Why Outsourcing Large Valve Assessment and Rehabilitation Makes Sense
Outsourcing can be defined as “the strategic use of outside resources to perform activities traditionally handled by internal staff and resources”. Outsourcing is a strategy by which an organization contracts out major functions to specialized and efficient service providers who ultimately become valued business partners.
According to the AWWA Manual of Water Supply Protection, M44 Distribution Valves: Selection, Installation, Field Testing and Maintenance, valves deemed critical should be inspected and exercised on an annual basis. Critical asset assessment introduces unique challenges, including logistic challenges, training challenges and data challenges.
As Vice President of Engineering at EH Wachs from 1980 until 2003, my main focus was designing tools with the highest torque output possible. Finishing my career at Wachs Water Services, I learned why. Most utilities only exercised or operated valves 12” or greater when a main was broken or for construction purposes. Most of the large valves were Double Disc (DD) until the late 60’s when Butterfly Valves (BF) started to get attention and then around 2000 when Resilient Wedge (RW) started to replace both the DD and BF. Given the fact that most of the large valves installed prior to 1980 were DD. I’ll start there.
What I realized was that very few utilities exercised valves, especially large DD. Almost always the valve has failed from someone over torquing it. The DD valve has a life expectancy exceeding more than 100+ years. The majority of DD valves have only been operated (exercised) when needed for a shutdown. They are not designed to sit for 20 years getting a buildup of minerals from source water on moving parts and then be forced shut in an emergency. That is where expertise comes in.
A valve sitting without being operated for a long period of time can experience a multitude of problems. DD valves 16” and up will normally have gearing and another smaller diameter valve referred to as a bypass.
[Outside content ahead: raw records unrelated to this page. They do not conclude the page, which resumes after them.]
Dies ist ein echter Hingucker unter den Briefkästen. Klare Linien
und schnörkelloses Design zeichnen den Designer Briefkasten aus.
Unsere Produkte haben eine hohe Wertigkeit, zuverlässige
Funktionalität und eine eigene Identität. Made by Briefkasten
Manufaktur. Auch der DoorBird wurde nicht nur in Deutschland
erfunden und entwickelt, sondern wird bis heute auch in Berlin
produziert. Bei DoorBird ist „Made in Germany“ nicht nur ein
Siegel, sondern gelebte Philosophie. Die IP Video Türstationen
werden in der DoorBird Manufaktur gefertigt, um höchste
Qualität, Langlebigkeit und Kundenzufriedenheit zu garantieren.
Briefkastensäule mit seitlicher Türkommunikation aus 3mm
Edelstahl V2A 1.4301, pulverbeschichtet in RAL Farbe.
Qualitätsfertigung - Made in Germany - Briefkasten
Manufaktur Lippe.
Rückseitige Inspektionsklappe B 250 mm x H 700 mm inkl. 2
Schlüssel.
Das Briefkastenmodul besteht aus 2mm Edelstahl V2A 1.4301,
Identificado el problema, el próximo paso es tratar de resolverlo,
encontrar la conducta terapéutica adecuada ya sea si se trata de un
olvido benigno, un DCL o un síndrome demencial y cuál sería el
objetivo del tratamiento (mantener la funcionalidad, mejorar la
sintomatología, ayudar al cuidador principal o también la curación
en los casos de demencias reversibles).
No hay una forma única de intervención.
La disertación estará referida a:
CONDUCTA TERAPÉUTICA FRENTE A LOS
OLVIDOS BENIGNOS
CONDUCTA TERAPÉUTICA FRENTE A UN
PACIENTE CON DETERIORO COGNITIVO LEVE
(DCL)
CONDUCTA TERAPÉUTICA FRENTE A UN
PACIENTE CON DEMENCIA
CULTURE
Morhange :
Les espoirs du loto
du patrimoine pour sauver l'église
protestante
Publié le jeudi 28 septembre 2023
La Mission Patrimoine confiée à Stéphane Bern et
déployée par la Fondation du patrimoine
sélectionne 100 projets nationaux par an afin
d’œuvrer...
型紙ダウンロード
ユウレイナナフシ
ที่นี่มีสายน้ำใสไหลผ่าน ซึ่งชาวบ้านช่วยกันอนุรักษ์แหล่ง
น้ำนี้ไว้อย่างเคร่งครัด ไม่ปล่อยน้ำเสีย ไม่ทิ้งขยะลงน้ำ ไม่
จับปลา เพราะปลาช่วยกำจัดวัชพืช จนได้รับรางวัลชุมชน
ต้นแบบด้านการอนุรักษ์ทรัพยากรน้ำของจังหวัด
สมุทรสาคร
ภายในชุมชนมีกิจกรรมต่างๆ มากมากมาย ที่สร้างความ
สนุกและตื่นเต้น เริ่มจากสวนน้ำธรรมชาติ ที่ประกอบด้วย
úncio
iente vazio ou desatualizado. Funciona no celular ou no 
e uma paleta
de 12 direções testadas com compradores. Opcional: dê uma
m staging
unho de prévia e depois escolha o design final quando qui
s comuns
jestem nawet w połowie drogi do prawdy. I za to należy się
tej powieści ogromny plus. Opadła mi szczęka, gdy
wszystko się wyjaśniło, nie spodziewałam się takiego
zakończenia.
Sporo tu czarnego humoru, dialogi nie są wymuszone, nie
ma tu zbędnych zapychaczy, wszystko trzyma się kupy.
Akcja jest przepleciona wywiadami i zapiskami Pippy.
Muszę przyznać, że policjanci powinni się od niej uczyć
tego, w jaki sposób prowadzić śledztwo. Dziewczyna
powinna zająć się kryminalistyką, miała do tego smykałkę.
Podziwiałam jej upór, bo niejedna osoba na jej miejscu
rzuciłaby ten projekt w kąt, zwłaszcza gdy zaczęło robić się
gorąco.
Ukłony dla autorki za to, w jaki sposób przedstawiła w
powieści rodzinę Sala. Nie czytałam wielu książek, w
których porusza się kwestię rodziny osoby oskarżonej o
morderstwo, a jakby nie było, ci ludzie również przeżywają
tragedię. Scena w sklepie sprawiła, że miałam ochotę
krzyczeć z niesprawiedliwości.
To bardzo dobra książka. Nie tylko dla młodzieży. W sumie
Without a pre-inspection of the things like gear mesh, bonnet bolt corrosion and monitoring conditions as the valve is operated, one of the critical components may fail. Needing to operate one for say a main break now requires excessive torque due to hard deposits on the stem, expanding wedges and nut. Without a highly trained operator the most common technique was to keep increasing torque to achieve a shut. The result was either using 100% of the machine capacity without success, breaking part of the drive train or successfully achieving a shut. The most common result became breaking parts of the geared drive train or operating at a torque level that made management stop and try backing up the shut.
BFs are a different animal and have mechanical stops that control the disc rotation and are preset. Increasing the torque to get water from leaking thru will only break the actuator that operates the valve. The fix would be resetting the stops assuming the rubber seat isn’t damaged. BF have a much lower life expectancy than DD before a repair is needed.
Companies selling valve turning equipment normally shows how to operate the machine and not what is needed to get a 1948 DD valve operating properly. Getting a DD valve operational only solves parts of the equation. A lot of large valves are broken and awaiting replacement. Outsourcing to a company that has the experience to renew also should have the resources to rehabilitate in-situ problems such as repair/replace broken gears, bonnet bolts, packing/parts, shafts and odd operating nuts. Bottom line is outsourcing an initial large valve assessment and rehabilitation program to a company with a proven track record will save time and expensive replacement costs.